Frontiers reaches 6.4 on Journal Impact Factors

Original Research ARTICLE Provisionally accepted The full-text will be published soon. Notify me

Front. Robot. AI | doi: 10.3389/frobt.2018.00049

Bootstrapping of Parameterized Skills Through Hybrid Optimization in Task and Policy Spaces

  • 1Faculty of Technology, Bielefeld University, Germany
  • 2Faculty of Technology, Bielefeld University, Germany
  • 3Institute for Robotics and Process Control, Technische Universitat Braunschweig, Germany

Modern robotic applications create high demands on adaptation of actions with respect to
variance in a given task. Reinforcement learning is able to optimize for these changing conditions,
but relearning from scratch is hardly feasible due to the high number of required rollouts. We
propose a parameterized skill that generalizes to new actions for changing task parameters,
which is encoded as a meta-learner that provides parameters for task-specific dynamic motion
primitives. Our work shows that utilizing parameterized skills for initialization of the optimization
process leads to a more effective incremental task learning. In addition, we introduce a hybrid
optimization method that combines a fast coarse optimization on a manifold of policy parameters
with a fine grained parameter search in the unrestricted space of actions.

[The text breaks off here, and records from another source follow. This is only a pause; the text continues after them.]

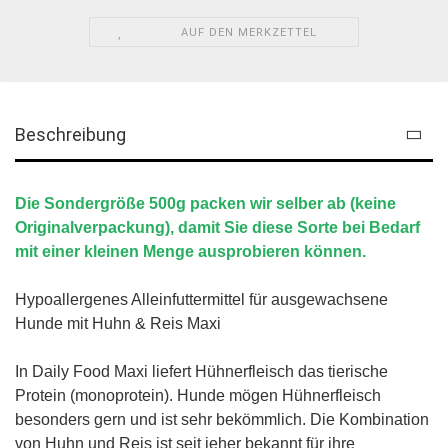
AUF DEN MERKZETTEL
Beschreibung
Die Sondergröße 500g packen wir selber ab (keine
Originalverpackung), damit Sie diese Sorte bei Bedarf
mit einer kleinen Menge ausprobieren können.
Hypoallergenes Alleinfuttermittel für ausgewachsene
Hunde mit Huhn & Reis Maxi
In Daily Food Maxi liefert Hühnerfleisch das tierische
Protein (monoprotein). Hunde mögen Hühnerfleisch
besonders gern und ist sehr bekömmlich. Die Kombination
von Huhn und Reis ist seit jeher bekannt für ihre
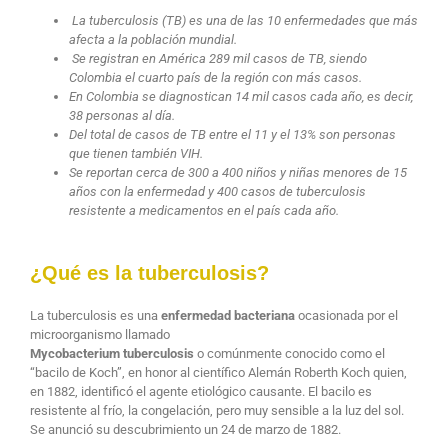
La tuberculosis (TB) es una de las 10 enfermedades que más
afecta a la población mundial.
Se registran en América 289 mil casos de TB, siendo
Colombia el cuarto país de la región con más casos.
En Colombia se diagnostican 14 mil casos cada año, es decir,
38 personas al día.
Del total de casos de TB entre el 11 y el 13% son personas
que tienen también VIH.
Se reportan cerca de 300 a 400 niños y niñas menores de 15
años con la enfermedad y 400 casos de tuberculosis
resistente a medicamentos en el país cada año.
¿Qué es la tuberculosis?
La tuberculosis es una
enfermedad bacteriana
ocasionada por el
microorganismo
llamado
Mycobacterium tuberculosis
o comúnmente conocido como el
“bacilo de Koch”, en honor al científico Alemán Roberth Koch quien,
en 1882, identificó el agente etiológico causante.
El bacilo es
resistente al frío, la congelación, pero muy sensible a la luz del sol.
Se anunció su descubrimiento un 24 de marzo de 1882.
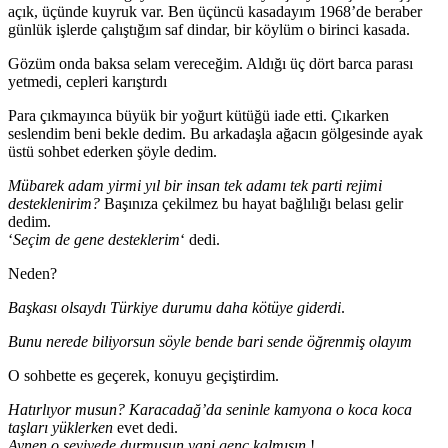
açık, üçünde kuyruk var. Ben üçüncü kasadayım 1968’de beraber
günlük işlerde çalıştığım saf dindar, bir köylüm o birinci kasada.
Gözüm onda baksa selam vereceğim. Aldığı üç dört barca parası
yetmedi, cepleri karıştırdı
Para çıkmayınca büyük bir yoğurt kütüğü iade etti. Çıkarken
seslendim beni bekle dedim. Bu arkadaşla ağacın gölgesinde ayak
üstü sohbet ederken şöyle dedim.
Mübarek adam yirmi yıl bir insan tek adamı tek parti rejimi
desteklenirim?
Başınıza çekilmez bu hayat bağlılığı belası gelir
dedim.
‘
Seçim de gene desteklerim
‘ dedi.
Neden?
Başkası olsaydı Türkiye durumu daha kötüye giderdi
.
Bunu nerede biliyorsun söyle bende bari sende öğrenmiş olayım
O sohbette es geçerek, konuyu geçiştirdim.
Hatırlıyor musun? Karacadağ’da seninle kamyona o koca koca
taşları yüklerken
evet dedi.
Aynen o seviyede durmuşun yani genç kalmışın
.!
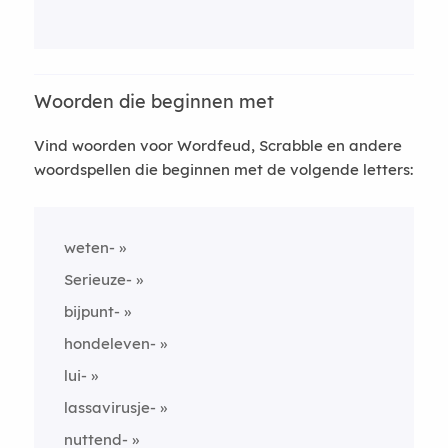
Woorden die beginnen met
Vind woorden voor Wordfeud, Scrabble en andere
woordspellen die beginnen met de volgende letters:
weten-
Serieuze-
bijpunt-
hondeleven-
lui-
lassavirusje-
nuttend-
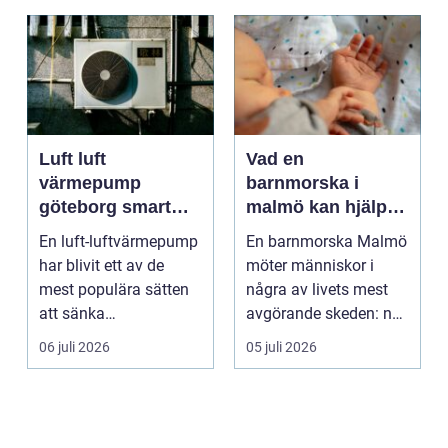
Luft luft
Vad en
värmepump
barnmorska i
göteborg smart
malmö kan hjälpa
värme för
till med genom
En luft-luftvärmepump
En barnmorska Malmö
kustklimat
livets olika faser
har blivit ett av de
möter människor i
mest populära sätten
några av livets mest
att sänka
avgörande skeden: när
uppvärmningskostnad
en graviditet plane...
06 juli 2026
05 juli 2026
er och ...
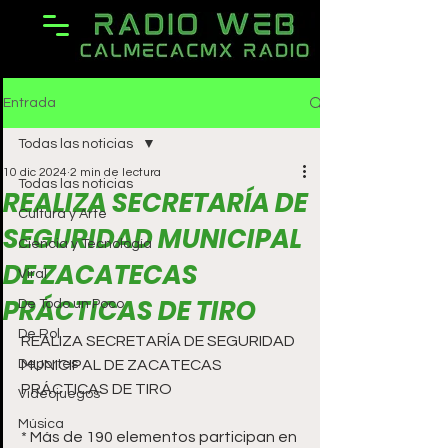
Entrada
Todas las noticias
10 dic 2024
2 min de lectura
Todas las noticias
REALIZA SECRETARÍA DE
Cultura y Arte
SEGURIDAD MUNICIPAL
Ciencia y Tecnología
DE ZACATECAS
Viral
PRÁCTICAS DE TIRO
De Todo un Poco
De Rol
REALIZA SECRETARÍA DE SEGURIDAD 
Deportes
MUNICIPAL DE ZACATECAS 
PRÁCTICAS DE TIRO
Videojuegos
Música
* Más de 190 elementos participan en 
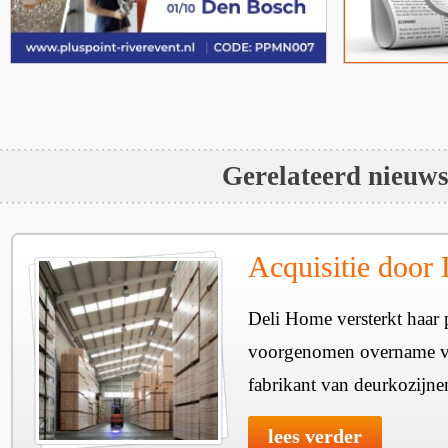
Gerelateerd nieuw
Acquisitie door
Deli Home versterkt haar 
voorgenomen overname v
fabrikant van deurkozijne
lees verder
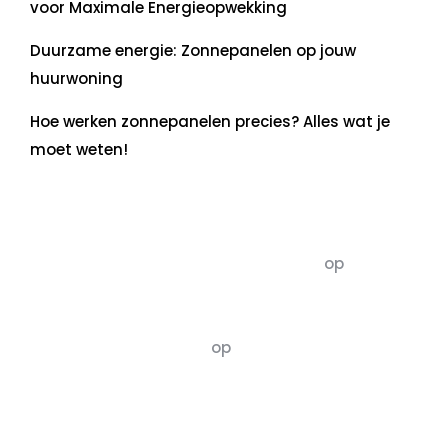
voor Maximale Energieopwekking
Duurzame energie: Zonnepanelen op jouw
huurwoning
Hoe werken zonnepanelen precies? Alles wat je
moet weten!
Recente commentaren
5dagenomdewereldteveranderen
op
De 5 P’s
van Duurzaamheid: Richtlijnen voor een
Evenwichtige Toekomst
Susannah vluchten
op
De 5 P’s van
Duurzaamheid: Richtlijnen voor een
Evenwichtige Toekomst
Archief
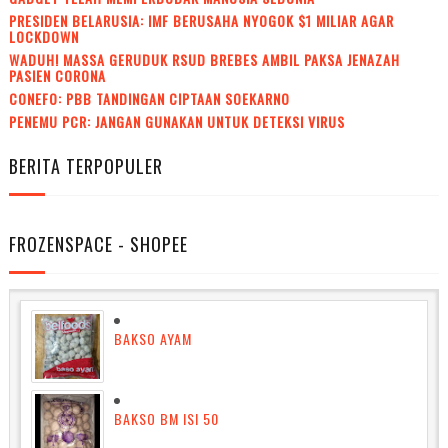
PRESIDEN BELARUSIA: IMF BERUSAHA NYOGOK $1 MILIAR AGAR
LOCKDOWN
WADUH! MASSA GERUDUK RSUD BREBES AMBIL PAKSA JENAZAH
PASIEN CORONA
CONEFO: PBB TANDINGAN CIPTAAN SOEKARNO
PENEMU PCR: JANGAN GUNAKAN UNTUK DETEKSI VIRUS
BERITA TERPOPULER
FROZENSPACE - SHOPEE
BAKSO AYAM
BAKSO BM ISI 50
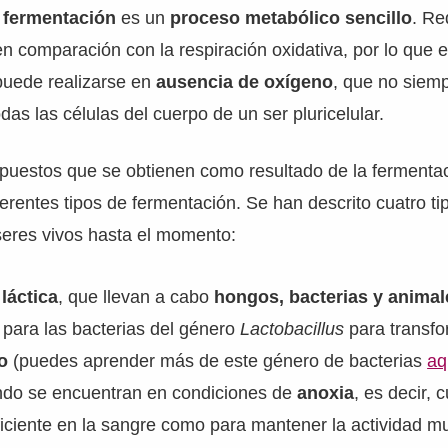
a
fermentación
es un
proceso metabólico sencillo
. Re
en comparación con la respiración oxidativa, por lo que
uede realizarse en
ausencia de oxígeno
, que no siem
das las células del cuerpo de un ser pluricelular.
puestos que se obtienen como resultado de la fermentac
iferentes tipos de fermentación. Se han descrito cuatro ti
seres vivos hasta el momento:
láctica
, que llevan a cabo
hongos, bacterias y animal
para las bacterias del género
Lactobacillus
para transfo
so
(puedes aprender más de este género de bacterias
aq
do se encuentran en condiciones de
anoxia
, es decir,
ficiente en la sangre como para mantener la actividad mu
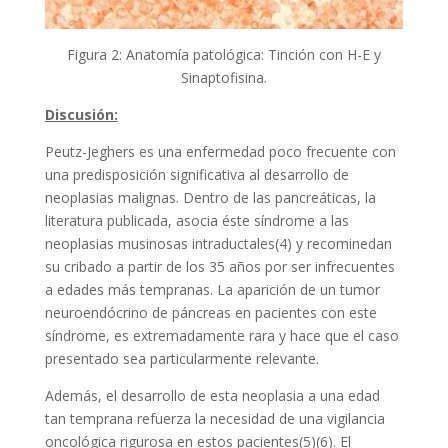
Figura 2: Anatomía patológica: Tinción con H-E y
Sinaptofisina.
Discusión:
Peutz-Jeghers es una enfermedad poco frecuente con
una predisposición significativa al desarrollo de
neoplasias malignas. Dentro de las pancreáticas, la
literatura publicada, asocia éste síndrome a las
neoplasias musinosas intraductales(4) y recominedan
su cribado a partir de los 35 años por ser infrecuentes
a edades más tempranas. La aparición de un tumor
neuroendócrino de páncreas en pacientes con este
síndrome, es extremadamente rara y hace que el caso
presentado sea particularmente relevante.
Además, el desarrollo de esta neoplasia a una edad
tan temprana refuerza la necesidad de una vigilancia
oncológica rigurosa en estos pacientes(5)(6). El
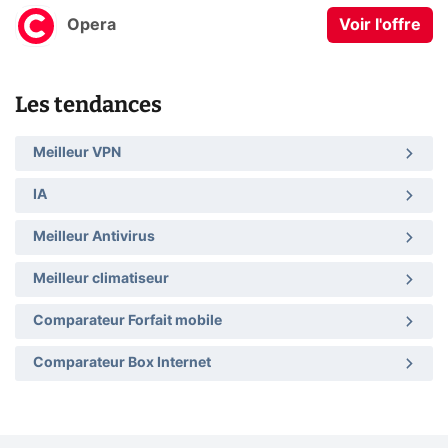
Opera
Voir l'offre
Les tendances
Meilleur VPN
IA
Meilleur Antivirus
Meilleur climatiseur
Comparateur Forfait mobile
Comparateur Box Internet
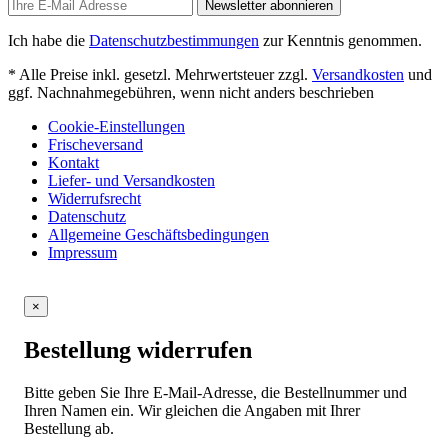
Newsletter abonnieren
Ich habe die
Datenschutzbestimmungen
zur Kenntnis genommen.
* Alle Preise inkl. gesetzl. Mehrwertsteuer zzgl.
Versandkosten
und
ggf. Nachnahmegebühren, wenn nicht anders beschrieben
Cookie-Einstellungen
Frischeversand
Kontakt
Liefer- und Versandkosten
Widerrufsrecht
Datenschutz
Allgemeine Geschäftsbedingungen
Impressum
×
Bestellung widerrufen
Bitte geben Sie Ihre E-Mail-Adresse, die Bestellnummer und
Ihren Namen ein. Wir gleichen die Angaben mit Ihrer
Bestellung ab.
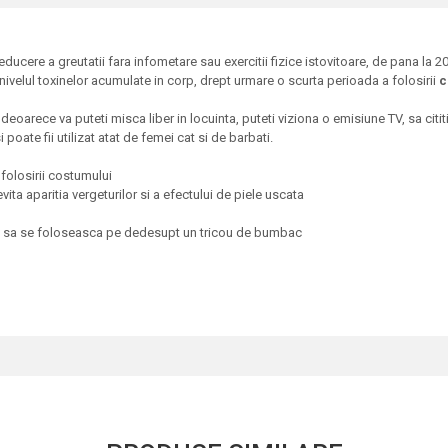
educere a greutatii fara infometare sau exercitii fizice istovitoare, de pana la 2
ivelul toxinelor acumulate in corp, drept urmare o scurta perioada a folosirii
c
, deoarece va puteti misca liber in locuinta, puteti viziona o emisiune TV, sa citi
oate fii utilizat atat de femei cat si de barbati.
folosirii costumului
ta aparitia vergeturilor si a efectului de piele uscata
t sa se foloseasca pe dedesupt un tricou de bumbac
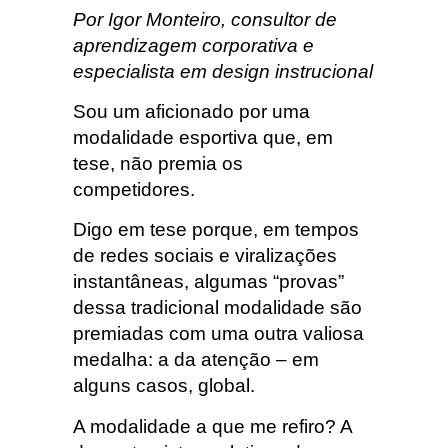
Por Igor Monteiro, consultor de
aprendizagem corporativa e
especialista em design instrucional
Sou um aficionado por uma
modalidade esportiva que, em
tese, não premia os
competidores.
Digo em tese porque, em tempos
de redes sociais e viralizações
instantâneas, algumas “provas”
dessa tradicional modalidade são
premiadas com uma outra valiosa
medalha: a da atenção – em
alguns casos, global.
A modalidade a que me refiro? A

The proposed algorithm
reduces the number of required rollouts for adaptation to new task conditions. Application in
illustrative toy scenarios, for a 10-DOF planar arm, and a humanoid robot point reaching task
validate the approach.

Keywords: reinforcement learning, policy optimization, Memory, Learning, hybrid optimization, dimensionality reduction, parameterized skills

Received: 13 Jun 2017; Accepted: 11 Apr 2018.

Edited by:

Alexandre Bernardino, Instituto Superior Técnico, Universidade de Lisboa, Portugal

Reviewed by:

John Nassour, Technische Universität Chemnitz, Germany
Erol Sahin, Middle East Technical University, Turkey  

Copyright: © 2018 Queißer and Steil. This is an open-access article distributed under the terms of the Creative Commons Attribution License (CC BY). The use, distribution or reproduction in other forums is permitted, provided the original author(s) and the copyright owner are credited and that the original publication in this journal is cited, in accordance with accepted academic practice. No use, distribution or reproduction is permitted which does not comply with these terms.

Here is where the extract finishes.